Now in year three, doing analysis of the data we’ve got pumping in the warehouse, the most challenging aspect is now moving into the clinical realm, and what we have found is that our understanding and level of confidence in the data we’ve acquired through the years from a clinical standpoint is suspect at best; because our electronic record systems were built for physician efficiency and billing purposes, we ended up with note bloat a lot of the time, and ended up having a lot of trouble defining the prevalence of clinical conditions, because people are using shorthand or people aren’t putting information in the correct location in the EHR. So this is a huge problem for folks trying to embark on personalized medicine, or any endeavor where you’re trying to connect genomics data to clinical data—for comparative effectiveness. And the fact is that you’re not 100-percent sure that the data you have is truly accurate. So our data governance program which is somewhat unique, is not an IT-driven project. We’ve taken key clinical leaders and made them own the definitions of certain diseases or data elements, and when they’ve taken certain elements, it’s required them to know, OK, which system will be my gold standard, which my backup, etc.? So if I use claims data from my health plan, that will be my third-ranking set of data, for example. So what this does is that it forces our organization to own the quality of their data and where that data is coming from and can feed into any business or clinical processes, to feed the fidelity of that data.

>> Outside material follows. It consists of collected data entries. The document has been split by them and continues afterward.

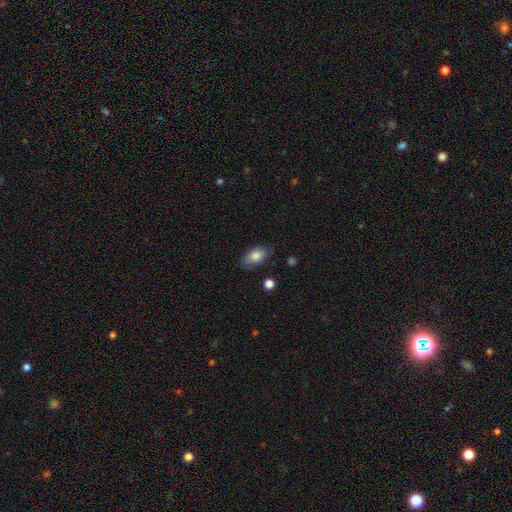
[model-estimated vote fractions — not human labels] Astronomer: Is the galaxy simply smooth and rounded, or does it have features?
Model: smooth — 83%.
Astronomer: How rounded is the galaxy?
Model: in between — 89%.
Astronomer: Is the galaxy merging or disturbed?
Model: none — 76%.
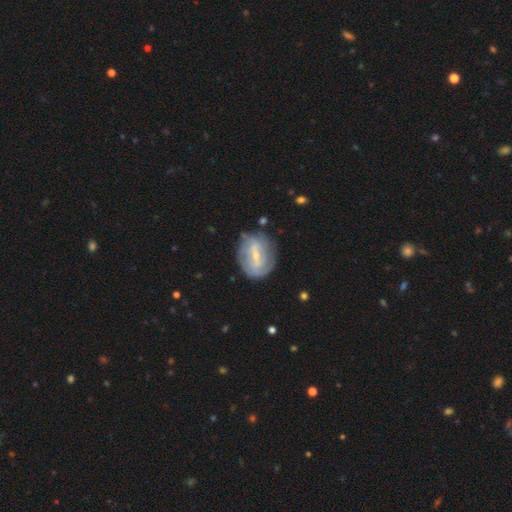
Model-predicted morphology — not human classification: Smooth or featured: featured or disk — 68% (smooth — 25%)
Edge-on disk: no — 95% (yes — 5%)
Bar: weak — 48% (strong — 32%)
Spiral arms: yes — 66% (no — 34%)
Bulge size: small — 65% (moderate — 27%)
Merging: none — 69% (minor disturbance — 20%)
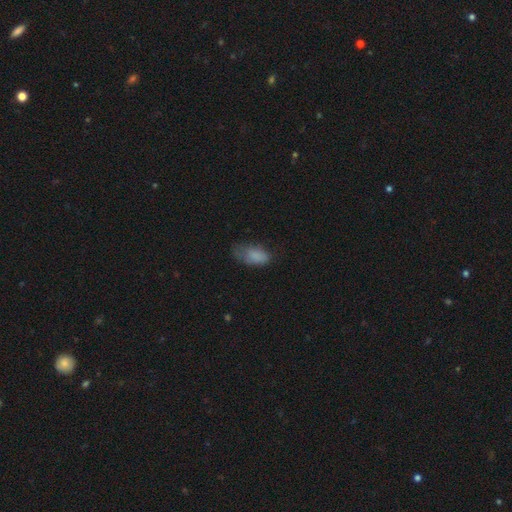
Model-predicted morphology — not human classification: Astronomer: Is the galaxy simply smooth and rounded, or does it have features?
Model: smooth — 79%.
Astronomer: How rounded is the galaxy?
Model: in between — 91%.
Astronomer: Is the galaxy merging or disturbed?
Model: none — 38%, tied with minor disturbance at 38%.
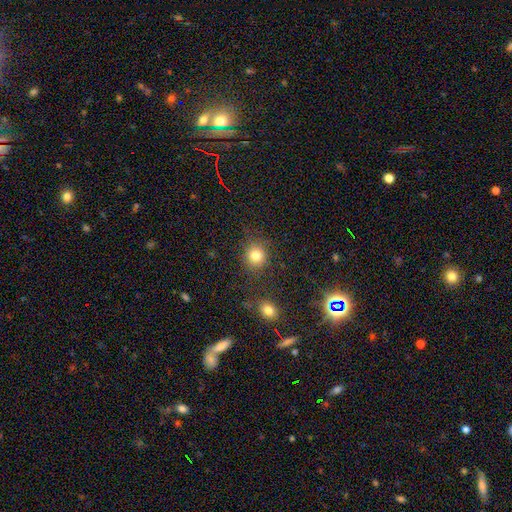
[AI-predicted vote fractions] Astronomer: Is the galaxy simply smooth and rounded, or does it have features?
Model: smooth — 81%.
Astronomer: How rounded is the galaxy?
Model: round — 86%.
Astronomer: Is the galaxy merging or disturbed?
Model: none — 81%.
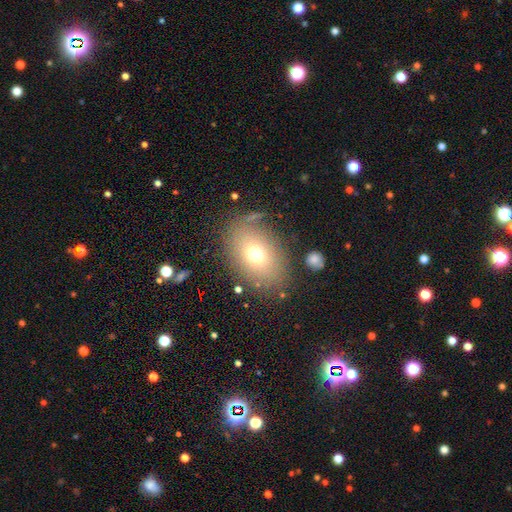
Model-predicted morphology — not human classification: smooth-or-featured: smooth: 69% | featured or disk: 18% | star or artifact: 13%
  how-rounded: in between: 78% | round: 21% | cigar-shaped: 1%
  merging: none: 78% | minor disturbance: 13% | major disturbance: 6% | merger: 4%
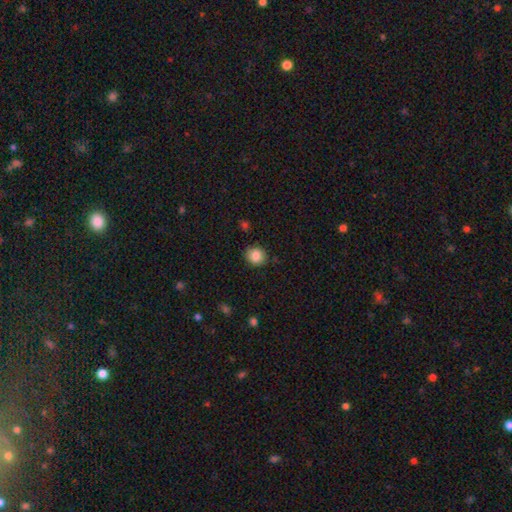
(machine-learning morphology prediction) smooth-or-featured: smooth: 85% | star or artifact: 9% | featured or disk: 6%
  how-rounded: round: 81% | in between: 18% | cigar-shaped: 1%
  merging: none: 85% | minor disturbance: 11% | major disturbance: 2% | merger: 2%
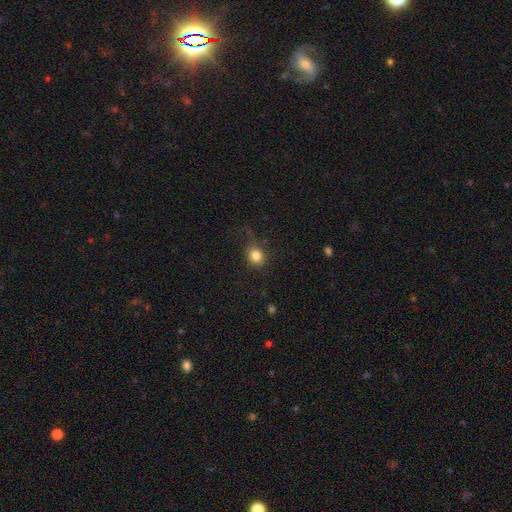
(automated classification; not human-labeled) smooth_or_featured: smooth (p=0.82) [alt: star or artifact p=0.11]
how_rounded: round (p=0.73) [alt: in between p=0.26]
merging: none (p=0.68) [alt: minor disturbance p=0.20]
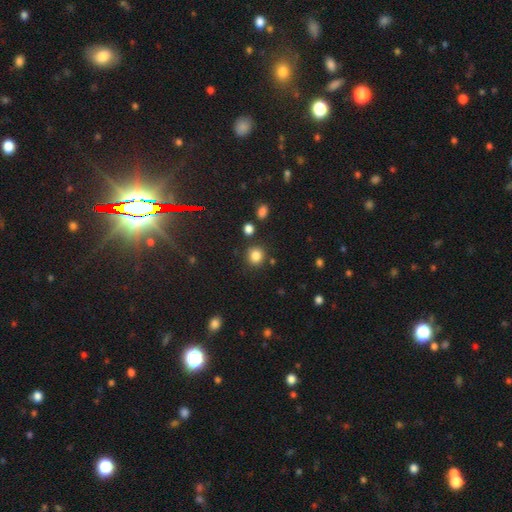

So it’s a really important paradigm shift. If folks are going to get into the space of using data for real, you really have to understand how data is generated, and for which systems. When people talk about data governance or quality, it’s traditionally been thought of as an IT issue. But now, our clinical and business colleagues actually own the data and will define what to do with it going forward?
It sounds as though what you and your colleagues at UPMC are doing is unique at the moment, in terms of the breadth and depth of the data governance strategy?
Yes, a lot of organizations start with this model in mind, but then to speed up the process or make it faster to do analysis, we have found that a lot of organizations are cutting corners or looking for the “easy button,” and saying, we’ll deal with gaps in data will be dealt with as kind of “rounding errors.” But we’ve said this isn’t minor, and owning data and data definitions, the level of importance we’re assigning to those, is significant. And a lot of this requires specialized knowledge, and really, the only folks who could do this well will be those who live and breathe the data. And we’re allowing for different data definitions, but we’re making it so that in every different report, we’re defining where we got the data and how we’re defining certain populations or types of data.
It’s been an interesting challenge, because when most organizations kick off an effort like this, this idealistic notion is something where it begins, but a lot of bad habits creep in. And as we enter our fourth year, we’re really focusing on this to moving forward.
What advice might you have for healthcare and healthcare IT leaders in other organizations, as they begin to move forward in this very important area around data governance?
I really think the corner-cutting method, especially since we’re dealing with healthcare data, is one that’s easy to do, when one is looking to get to a finish line. But the reality is that these shortcuts will actually create a significant amount of rework and will reduce the amount of confidence you end up with. And so I’ve said you can’t put up a dashboard unless you know where the data is coming from and how it’s defined. And you start to realize that if you don’t define how you’re using red, green and yellow, you’ll start to lose the trust of the end-users using the data.